▶ **DATASET CONTENT**

------

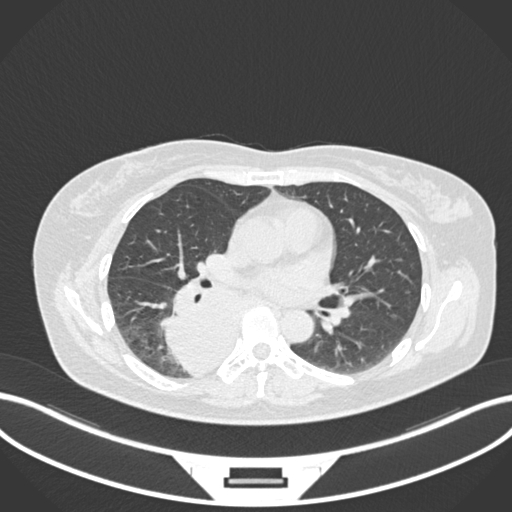
Chest CT, one axial slice; position 591 of 677 along the scan axis; lung window (W 1500 / L -600 HU); 512 × 512 image matrix, field of view 400 × 400 mm. Patient: female, 54 years. Case-level facts recorded for this patient, not image findings: clinical TNM (as recorded): T4 N0 M0.
Annotated regions visible in this slice (rectangle marked by the reading radiologist):
- lung tumour (recorded histology: adenocarcinoma): box from (x=150, y=272) to (x=247, y=378) px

------

▶ **WHAT IS BEING ASKED**
Only the number is needed here: how many lines in the data contain "this"?

▶ **ANSWER TO THE EXERCISE**
2